For Walsh, the big strength of ETFs is that they allow investors macro exposure to their active view. “Independent financial advisers are increasingly using them, whereas historically they were more likely to be using traditional tracker funds” he says.
 
“The main difference with an ETF is that it trades intraday like a single stock. “So, for example, if an interest rate cut was made unexpectedly in the morning,  ETFs enable an investor to  act immediately on this and not have to wait until the end of the day to make a purchase.

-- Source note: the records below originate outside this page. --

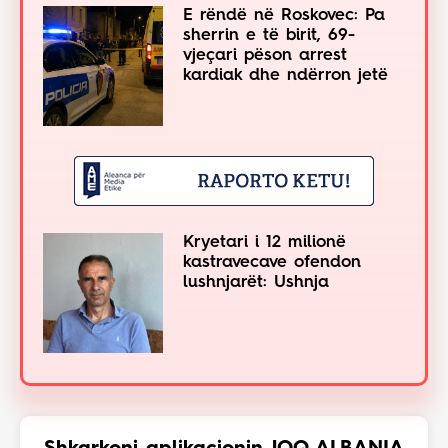
E rëndë në Roskovec: Pa
sherrin e të birit, 69-
vjeçari pëson arrest
kardiak dhe ndërron jetë
Kryetari i 12 milionë
kastravecave ofendon
lushnjarët: Ushnja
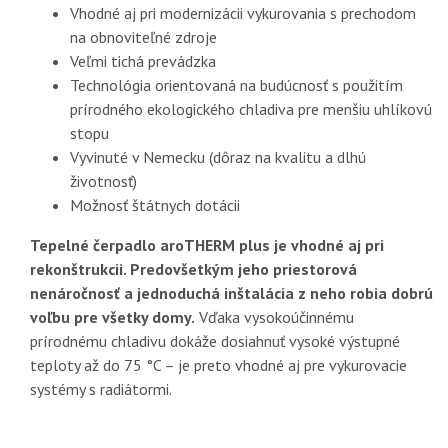
Vhodné aj pri modernizácii vykurovania s prechodom
na obnoviteľné zdroje
Veľmi tichá prevádzka
Technológia orientovaná na budúcnosť s použitím
prírodného ekologického chladiva pre menšiu uhlíkovú
stopu
Vyvinuté v Nemecku (dôraz na kvalitu a dlhú
životnosť)
Možnosť štátnych dotácii
Tepelné čerpadlo aroTHERM plus je vhodné aj pri
rekonštrukcii. Predovšetkým jeho priestorová
nenáročnosť a jednoduchá inštalácia z neho robia dobrú
voľbu pre všetky domy.
Vďaka vysokoúčinnému
prírodnému chladivu dokáže dosiahnuť vysoké výstupné
teploty až do 75 °C – je preto vhodné aj pre vykurovacie
systémy s radiátormi.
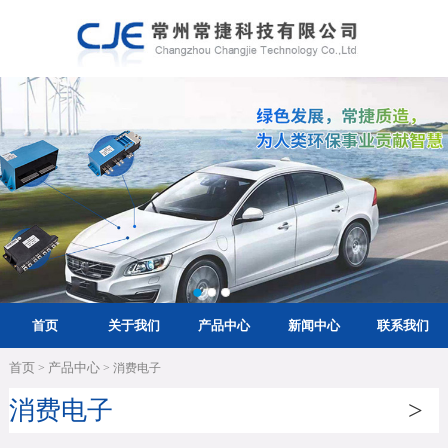
首页
关于我们
产品中心
新闻中心
联系我们
首页
产品中心
>
> 消费电子
消费电子
>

Additionally, investors also appreciate the transparency which ETFs offer – that they  can see the price movements and volumes ticking up on their screens” Walsh says.
 
In the US, ETF ownership is made up of  roughly 50 per cent institutional and 50 per cent retail whereas in the UK and across Europe the figures stand at roughly 85 per cent institutional and 15 per cent retail.
 
Within the UK, UBS offers an ETF product range  of 164  ETFs tracking a range of indices from equities to commodities to fixed income.
 
The biggest growth story has come in their range of currency hedged equity ETFs. “Imagine investing in the Eurozone” Walsh says. “Two years ago buying into that story, you could have believed in the upside for equities but also believed that the Euro would be likely to depreciate against Sterling by the same amount, so you could have ended up with a flat net-net  position.”
 
However, with currency hedging embedded into the ETF, investors can buy into the Eurozone equity story with protection against the Euro decline.
 
Some 15 months ago, UBS launched the UBS ETF MSCI EMU GBP-Hedged product which has seen very strong growth  in assets under management. In the last two months alone, they have seen that ETF increase its AUMs from GBP346 million to a current figure of GBP550 million.
 
“The main conviction was that there were signs that the European equity market was beginning to pick up and you started to see money flowing in” Walsh says. “There was lots of conviction but also a realisation that now, you could buy the market and do something about mitigating currency risk  where previously they would have walked away from the trade.”
 
Another interesting aspect new development with the suite of EMU-hedged  products is that they have seen British and other European investors  who are choosing the dollar hedged version, which means that investors are using them for tactical allocation. The dollar hedged product has reached AUMs of GBP1.05 billion in 15 months, gaining from the GBP674 million in AUMs at the end of February.
 
Broad commodity funds have also proved popular with investors. UBS has seen around. USD120 million inflows in the last few months into their UBS CMCI Composite broad commodities ETF with up to USD520 million under management.
 
“The clients aren’t massively bullish on commodities but some investors  are starting to feel  ‘I should have some exposure to commodities’” Walsh says and UCITS diversification rules  mean that there must be five underlying assets in an index being tracked to be an ETF, so a broad commodities index product fits the bill.
 
The CMCI broad commodities index is a second-generation commodities product which  helps to mitigate the effects of negative roll yield  inevitable with a product based on rolling futures. “In 2009 commodity spot prices were up by close to 50 per cent but investors only made around half that because of the effects of rolling futures contracts to keep exposure” Walsh says.
 
Contango hurts investors, backwardation benefits and it's when investing in a broad commodities product that it's important for investors to consider how this process is handled by the index which the ETF is tracking, Walsh advises.